For example, we know from experience that for home audio and video equipment, binoculars, telescopes, and cars, the more we pay, the more capable the product is. Binoculars bought for US$39 in a blister-pack at Walmart will never do what $1,000 Leica or Zeiss binoculars can do. Any reasonable person will agree to that. And yet, when it comes to computers, some would argue that the value proposition doesn’t hold. Fuzzy binocular images are obvious, but C++ code runs the same on any computer. (For as long as it lasts.)
Apple Differentiation
Apple has developed the fine art of presenting a technical evaluation that folds in the appreciation of value. Ads that do this have the flavor of ads for lesser products, and that’s confusing. And so it’s easy to lump Apple in with everyone else. But Apple is coming at the market from a different angle. I explained that previously when I wrote about the genius of Steve Jobs.
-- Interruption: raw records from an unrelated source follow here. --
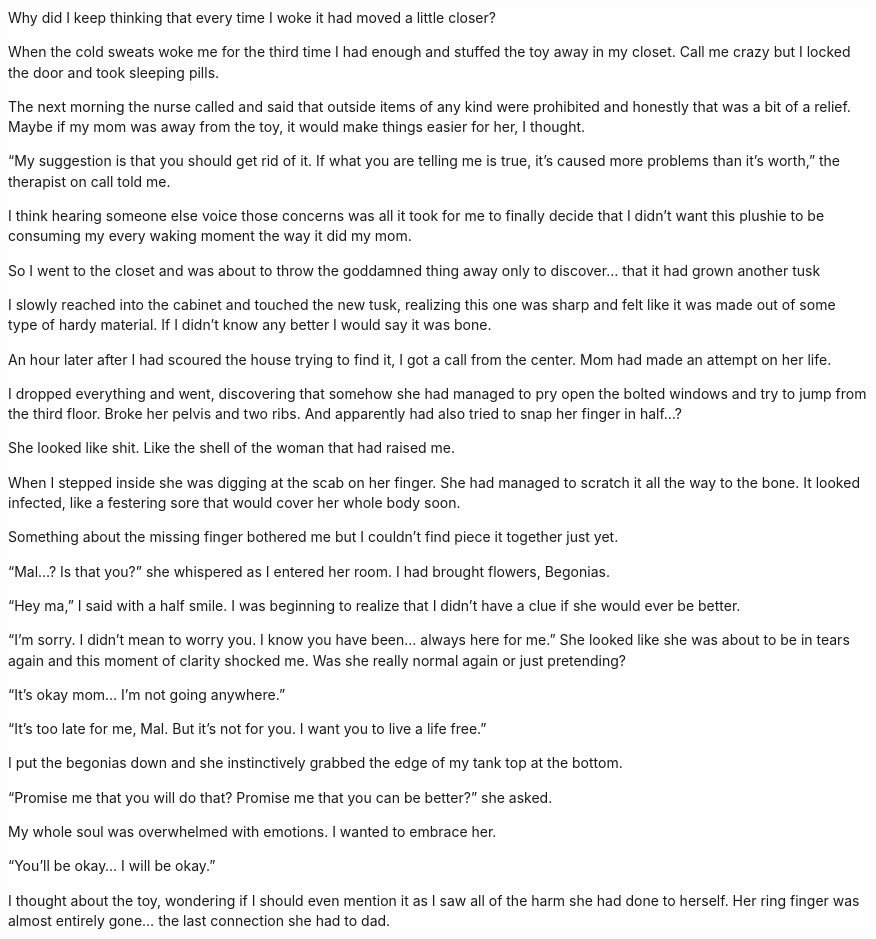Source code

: Why did I keep thinking that every time I woke it had moved a little closer?

When the cold sweats woke me for the third time I had enough and stuffed the toy away in my closet. Call me crazy but I locked the door and took sleeping pills. 


The next morning the nurse called and said that outside items of any kind were prohibited and honestly that was a bit of a relief. Maybe if my mom was away from the toy, it would make things easier for her, I thought. 

“My suggestion is that you should get rid of it. If what you are telling me is true, it’s caused more problems than it’s worth,” the therapist on call told me. 


I think hearing someone else voice those concerns was all it took for me to finally decide that I didn’t want this plushie to be consuming my every waking moment the way it did my mom. 

So I went to the closet and was about to throw the goddamned thing away only to discover… that it had grown another tusk

I slowly reached into the cabinet and touched the new tusk, realizing this one was sharp and felt like it was made out of some type of hardy material. 
If I didn’t know any better I would say it was bone. 

An hour later after I had scoured the house trying to find it, I got a call from the center. Mom had made an attempt on her life. 

I dropped everything and went, discovering that somehow she had managed to pry open the bolted windows and try to jump from the third floor. Broke her pelvis and two ribs. And apparently had also tried to snap her finger in half…?

She looked like shit. Like the shell of the woman that had raised me. 

When I stepped inside she was digging at the scab on her finger. She had managed to scratch it all the way to the bone. It looked infected, like a festering sore that would cover her whole body soon. 

Something about the missing finger bothered me but I couldn’t find piece it together just yet. 

“Mal…? Is that you?” she whispered as I entered her room. I had brought flowers, Begonias. 

“Hey ma,” I said with a half smile. I was beginning to realize that I didn’t have a clue if she would ever be better. 

“I’m sorry. I didn’t mean to worry you. I know you have been… always here for me.” She looked like she was about to be in tears again and this moment of clarity shocked me. Was she really normal again or just pretending? 

“It’s okay mom… I’m not going anywhere.” 

“It’s too late for me, Mal. But it’s not for you. I want you to live a life free.” 

I put the begonias down and she instinctively grabbed the edge of my tank top at the bottom. 

“Promise me that you will do that? Promise me that you can be better?” she asked. 

My whole soul was overwhelmed with emotions. I wanted to embrace her. 

“You’ll be okay… I will be okay.”

I thought about the toy, wondering if I should even mention it as I saw all of the harm she had done to herself. Her ring finger was almost entirely gone… the last connection she had to dad. 
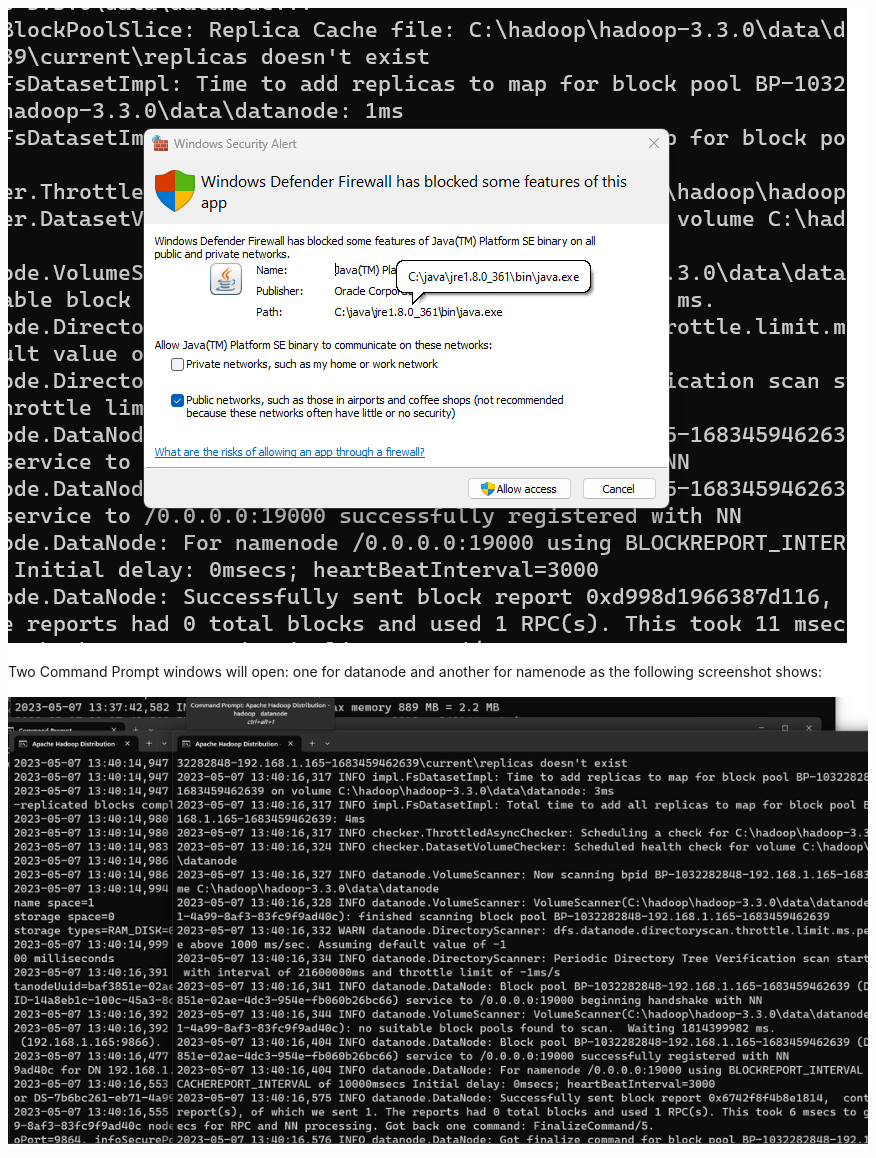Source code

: ![image-20230507142854582](../assets/images/posts/2023-05-01-How-to-install-Hadoop-on-Windows/image-20230507142854582.png)



Two Command Prompt windows will open: one for datanode and another for namenode as the following screenshot shows:

![image-20230507134058063](../assets/images/posts/2023-05-01-How-to-install-Hadoop-on-Windows/image-20230507134058063.png)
[How Apple’s Tim Cook Avoided the Trap Other CEOs Fell Into ]
I’ve watched, with a critical eye, Apple stir our technical emotions since the day I bought my first Apple II. The emotions we feel: trust, pride of ownership, satisfaction, appreciation for a fine tool and loyalty are not things to be belittled. It’s only by contrast, with some competitors, that we are led into being jaded by their marketing and products. To have no emotional reaction to a finely crafted product does not make for a superior state of mind.
No matter what the Apple haters claim.
John:
A very well-reasoned treatment of the subject. In particular, your point about the similarity between Apple’s ads that stress value and those for lesser products by Apple’s competitors, and the contribution of this similarity to an assessment that Apple’s products are overpriced is spot on.
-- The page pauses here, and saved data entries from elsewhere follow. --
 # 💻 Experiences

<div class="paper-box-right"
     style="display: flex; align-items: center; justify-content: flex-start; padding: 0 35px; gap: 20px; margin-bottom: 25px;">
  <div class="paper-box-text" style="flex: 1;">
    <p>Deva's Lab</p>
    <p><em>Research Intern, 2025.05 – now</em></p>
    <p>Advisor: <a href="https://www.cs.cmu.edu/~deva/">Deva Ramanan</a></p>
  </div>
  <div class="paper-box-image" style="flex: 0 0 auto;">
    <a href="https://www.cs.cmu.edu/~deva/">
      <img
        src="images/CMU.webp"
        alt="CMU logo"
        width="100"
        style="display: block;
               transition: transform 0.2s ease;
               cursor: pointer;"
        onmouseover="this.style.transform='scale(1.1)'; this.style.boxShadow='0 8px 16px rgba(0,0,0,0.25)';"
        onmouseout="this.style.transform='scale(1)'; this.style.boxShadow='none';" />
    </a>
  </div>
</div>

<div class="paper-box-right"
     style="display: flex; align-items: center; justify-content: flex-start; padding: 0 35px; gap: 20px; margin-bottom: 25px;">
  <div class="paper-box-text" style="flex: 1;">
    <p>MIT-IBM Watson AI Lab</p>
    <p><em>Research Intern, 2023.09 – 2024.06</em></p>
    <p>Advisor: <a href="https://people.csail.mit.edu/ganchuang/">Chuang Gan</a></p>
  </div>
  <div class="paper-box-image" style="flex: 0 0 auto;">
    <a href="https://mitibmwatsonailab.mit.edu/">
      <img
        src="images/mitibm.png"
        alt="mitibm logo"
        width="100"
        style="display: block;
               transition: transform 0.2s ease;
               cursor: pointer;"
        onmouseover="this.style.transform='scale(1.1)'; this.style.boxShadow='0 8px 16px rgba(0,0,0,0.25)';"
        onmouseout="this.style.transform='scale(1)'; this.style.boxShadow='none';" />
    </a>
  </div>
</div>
I think that, historically, there has been another contributing factor, although I believe that this one is being overwhelmed by a post-PC paradigm – and by post-PC I don’t intend that the PC is dead or replaced, simply that it is subordinated to a broader array of integrated devices and services that define a platform. That historical factor is ‘tech specs’.
In the prime of the PC era, PCs were effectively defined by their tech specs, most notably CPU speed and raw computational power. Bragging rights belonged to those with the best clock speeds and geek bench tests results. This would be tantamount to defining the value of an automobile principally by the horsepower of its engine, in which case diesel-powered trucks – the type that pull freighted trailers – would reign supreme over every luxury, sport and sport utility vehicle ever made. Imagine if that drove your automotive purchasing choice? There is so much more that goes into what we nowt think of as ‘the driving experience’.
The tech user experience is no different. However, that tech spec focus, which even dominated the early days of the iPhone and its competition, can jaundice our perspective on isolated device value, biasing in favour the most spec’d device, irrespective of other factors, including the human interface, that affect not only the user experience, but device adoption and mindshare.
Today, the centre of mass for the user experience has shifted to the platform’s ecosystem of products and services, which has relegated not simply CPU processing power but tech specs in general to a lesser importance and to specific issues about device performance.
We’ve become more tech-savvy, experienced, dare I say mature, tech consumers. And while that is a good thing for a value-focussed company like Apple, it’s an even better thing for us, the consumers.
A lot of people put down Apple by saying that they’re just good at marketing their product. Great marketing only gets a customer’s first purchase. For repeat purchases and rock solid customer loyalty, those only come with great product and great customer service. A company can fool a customer only once.